Verdiği konferanslar ve yazdığı eserler ile İslami duyarlılığa sahip gençliğin idolü olmuştur artık. Adnan Menderes Hükümeti döneminde biraz rahat nefes alacak gibi olsa da, tutuklanmalar, hapisler peşini bırakmaz. Büyük Doğu ise Necip Fazıl ile aynı kaderi paylaşır. Bazen 15 günlük, bazen aylık yayınlanır. Fakat Büyük Doğu, her doğuşunda tekrar kapatılır. Dönemin gençlik hareketlerinden Milli Türk Talebe Birliği’nde seri konferanslar verir. Fetih mitinglerinin aranan konuşmacısıdır. O artık gençliğin Üstadı’dır.

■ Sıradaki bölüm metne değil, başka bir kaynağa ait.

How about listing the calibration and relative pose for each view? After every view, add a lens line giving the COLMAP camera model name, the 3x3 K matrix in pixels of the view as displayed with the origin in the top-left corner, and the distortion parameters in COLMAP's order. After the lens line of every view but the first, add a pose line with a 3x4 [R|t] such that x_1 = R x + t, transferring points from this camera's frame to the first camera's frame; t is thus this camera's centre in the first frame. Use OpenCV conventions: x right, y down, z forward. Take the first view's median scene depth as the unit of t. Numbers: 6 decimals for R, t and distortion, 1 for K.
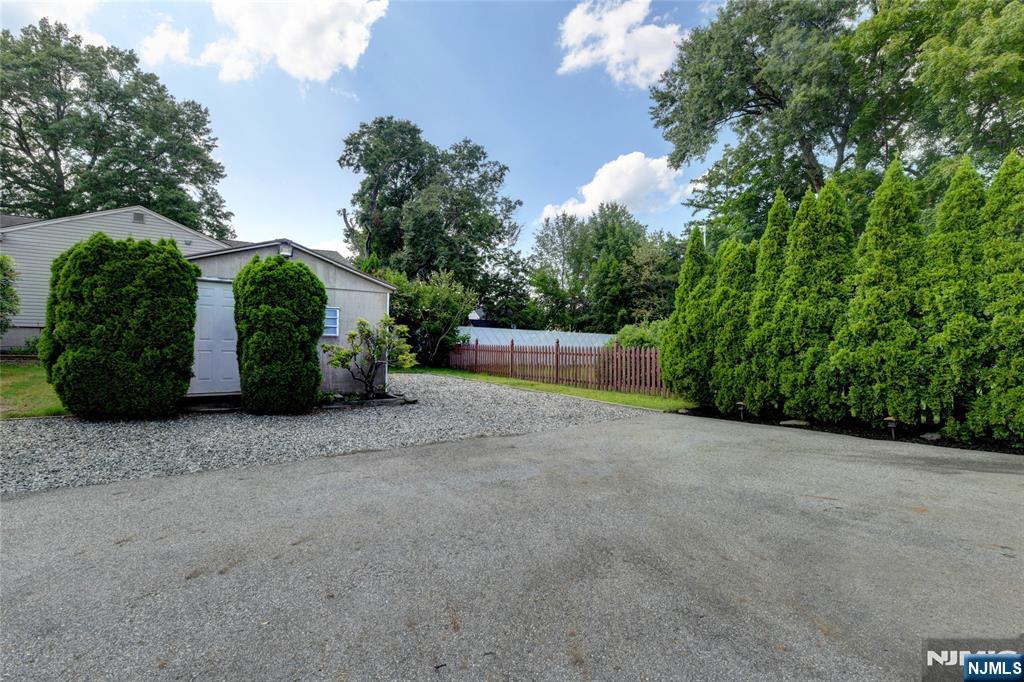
lens RADIAL K [[468.8, 0, 515.2], [0, 468.8, 343.1], [0, 0, 1]] dist [-0.009605, -0.000175]
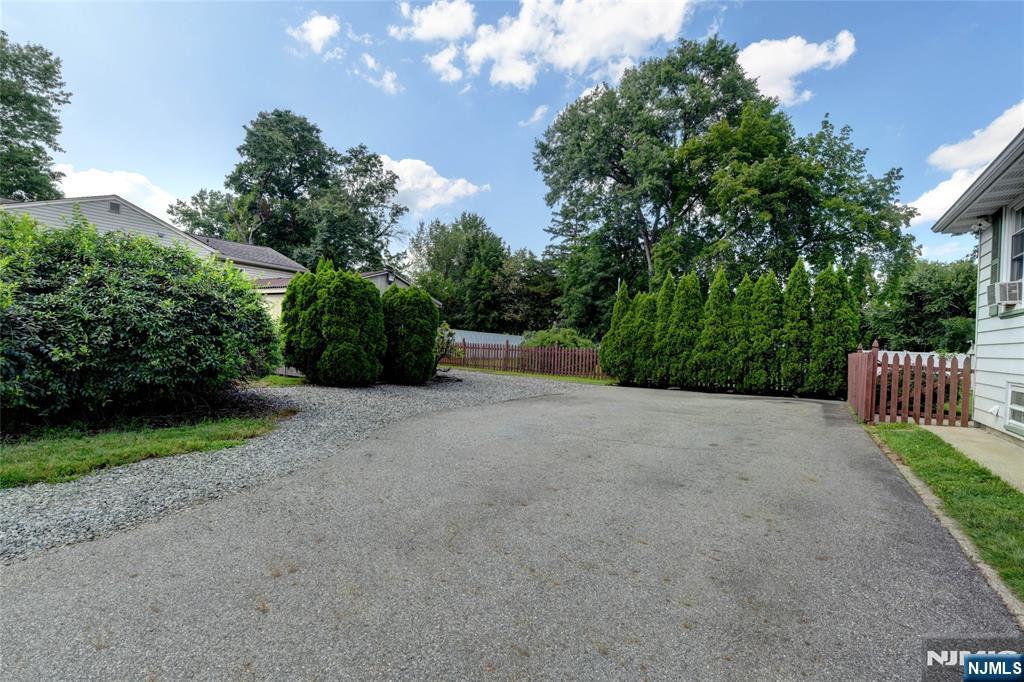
lens RADIAL K [[468.8, 0, 512.4], [0, 468.8, 347.1], [0, 0, 1]] dist [-0.009605, -0.000175]
pose [[0.930234, 0.026451, 0.366011, -0.312061], [-0.034547, 0.999282, 0.015587, -0.006361], [-0.365336, -0.027144, 0.930480, -0.246977]]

Şiirlerinde mistik hava ve dini motifler çok sık görülür. “Şiirlerim” kitabının önsözünde şöyle der: “Şair odur ki, her şeyi şiir, şiiri de Allah için bilir.”
Şairlerin Sultanı
Doğumunu 75. yılında Üstad’a Kültür Bakanlığı ve Türk Edebiyatı Vakfı tarafından Büyük Kültür Armağanı verilir. Türk Edebiyatı Vakfı ise Necip Fazıl’ı “Türkçenin Yaşayan En Büyük Şairi” ilan eder ve “Sultanü’ş Şuara (Şairler Sultanı)” unvanını verir.
Artık yaşlanmıştır. Erenköyde’ki evine çekilip çalışmalarını burada sürdürmeye başlar. Dostlarına vasiyetinde; “Beni İslami usullerin en incelerine riayetle gömünüz” diyerek, gösterişten, şatafattan uzak samimi bir cenaze merasimi talep etmiştir. 25 Mayıs 1983’te 79 yaşında vefat ettiğinde bir yakını şöyle der: “Boşluk bırakmadan her şeyi doldurdu gitti. Kafaları doldurdu, gönülleri doldurdu ve ömrünü doldurdu.” 26 Mayıs’ta Fatih Camii’nde mahşeri bir kalabalık tarafından cenaze namazı kılındı. Eyüp Sultan’a kadar omuzlarda yürüdü. İkindiye doğru ancak Eyüp Sultan’a varıldı ve defnedildi.
Sağlığında her ne kadar, “Zindanda Mehmed’e Mektup” yazsa da, sürekli mahkeme koridorlarında ya da demir parmaklıklar ardında kalsa da şiirleri ve düşünceleri ile yetişen gençler, fikirlerini yaşatma yolunda devam etmektedirler. Vefatından bugüne kadar geçen 28 sene Üstad’ı unutturmak şöyle dursun, şiirlerini ve düşüncelerini daha da yeşertmiştir. Çünkü o sadece Şairlerin Sultanı değildir. Bir fikir adamı, dava adamı ve aksiyon adamıdır. Sonuç olarak Necip Fazıl, adam gibi adamdır.
KUTU
Necip Fazıl’ın Farklı ama Dengeli Özellileri
Döneminde birçok kalemin vatan haini dediği Sultan Vahdettin’e “Vatan Haini Değil, Büyük Vatan Dostu Vahidüddin” diyecek kadar cesurdur Necip Fazıl. Şiirlerinin her biri gençliğin dilinde şarkı olmuştur adeta. Büyük Doğu Cemiyeti bünyesinde binlerce genç, Üstad’ın fikirlerinden nasibini almıştır. Bazen çok sert bir tavır, bazen müşfik bir yaklaşım her zaman dikkati çeker. Şiirleriyle ifade etmek gerekirse; “Anneciğim” kadar şefkatli, “Destan” kadar sorumlu, “Kaldırımlar” gibi içe dönük, “Sakarya” gibi çağıl çağıl bir deryadır Necip Fazıl.